Saudi-Russia oil showdown jolts global market

The price war is inflicting pain on several casualties — the US shale industry and shareholders of Saudi Aramco stock — and it’s early days.
Sunday 15/03/2020
Saudi Arabia's Minister of Energy Prince Abdulaziz bin Salman Al-Saud and Russia's Energy Minister Alexander Novak are seen at the beginning of an OPEC and NON-OPEC meeting in Vienna, Austria December 6, 2019. (Reuters)
Saudi Arabia's Minister of Energy Prince Abdulaziz bin Salman Al-Saud and Russia's Energy Minister Alexander Novak are seen at the beginning of an OPEC and NON-OPEC meeting in Vienna, Austria December 6, 2019. (Reuters)

A price war erupting between two of the world’s largest oil-producing countries has contributed to a historic oil market meltdown and put into question a strategic political and economic partnership between Saudi Arabia and Russia.

The price war is inflicting pain on several casualties — the US shale industry and shareholders of Saudi Aramco stock — and it’s early days.

Crude prices suffered their largest one-day loss in nearly 30 years on March 9, plummeting 24% as disagreement between Riyadh and Moscow over how to counter slackened demand exacerbated by the spread of the coronavirus suddenly veered into an all-out price war.

Saudi Arabia, OPEC’s largest producer, and leading independent producer Russia had led an alliance of some 24 oil-producing countries known as OPEC+ that cooperated on collective output cuts since late 2016 to boost crude prices and stabilise oil markets.

At a meeting of OPEC+ ministers March 6 in Vienna, Russia refused to accept a Saudi-led proposal enacting a further 1.5 million barrel per day (bpd) reduction from current levels that would be implemented for the remainder of 2020.

In leaving the Vienna gathering, Russian Oil Minister Alexander Novak bluntly said: “From April 1, neither we nor any OPEC or non-OPEC country is required to make output cuts.” Moscow had been facing growing pressure from its state oil firms to end constraints on their crude production.

The Russian government has been irked that the expansive US shale industry has been a large beneficiary of OPEC+ coordination to shore up oil prices without having to sacrifice production.
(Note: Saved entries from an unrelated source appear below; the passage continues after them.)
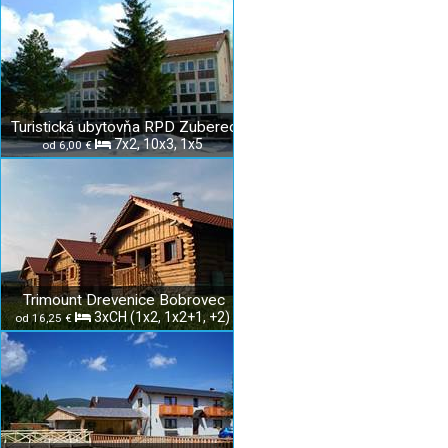
Turistická ubytovňa RPD Zuberec
7x2, 10x3, 1x5
od 6,00 €
Trimount Drevenice Bobrovec
3xCH (1x2, 1x2+1, +2)
od 16,25 €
US independent shale firms were quick to announce budget cuts and reduced domestic drilling as the Saudi-Russian price war exploded.

Riyadh’s response to Moscow’s rejection of deeper and extended cuts was swift. State oil giant Saudi Aramco announced on March 7 its steepest cuts in 20 years to prices for its main crude exports.
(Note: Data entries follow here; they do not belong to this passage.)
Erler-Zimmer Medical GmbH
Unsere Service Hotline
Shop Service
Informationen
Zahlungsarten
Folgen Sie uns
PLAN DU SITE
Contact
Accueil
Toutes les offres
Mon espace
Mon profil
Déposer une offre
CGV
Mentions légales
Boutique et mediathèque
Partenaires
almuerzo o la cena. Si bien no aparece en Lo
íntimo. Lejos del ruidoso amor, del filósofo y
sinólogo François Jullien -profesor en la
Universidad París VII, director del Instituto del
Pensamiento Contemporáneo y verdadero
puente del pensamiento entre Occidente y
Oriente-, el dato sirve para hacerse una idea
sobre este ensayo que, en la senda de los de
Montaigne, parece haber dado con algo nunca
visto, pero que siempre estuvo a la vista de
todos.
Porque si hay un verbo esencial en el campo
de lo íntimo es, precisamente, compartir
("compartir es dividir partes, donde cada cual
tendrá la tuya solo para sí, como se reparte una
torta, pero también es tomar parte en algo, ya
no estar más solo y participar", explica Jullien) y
The Saudi company reduced its April official pricing for its Asia-destined crude by $4-$6 a barrel and slashed pricing for its US customers by $7 a barrel. Saudi Aramco significantly slashed pricing for its crude grades to north-western Europe by $8 a barrel, seeking to undercut Russia, which places most of its Urals grade in that market.

Expressing its intent to flood oil markets, Saudi Aramco declared it would boost output from 9.7 million bpd to a record 12.3 million bpd in April and that the Saudi Oil Ministry had requested that it raise its crude production capacity to 13 million bpd.

While the kingdom realistically may not be able to boost output that quickly, it can draw from storage to assist in the higher oil flows. Moscow said it would add 300,000-500,000 bpd to its production in April. The United Arab Emirates, a staunch Saudi ally and fellow OPEC member, stated that it was elevating its oil output by 1 million bpd to more than 4 million bpd in April.

Saudi Aramco has initiated price wars in the past, notably in 1986 and 1998, but this price battle is different in that Saudi Aramco is no longer accountable to just its government. Its recent initial public offering  of 1.7% of the company now makes Saudi Aramco beholden to some 5 million retail investors, the majority of whom are Saudi.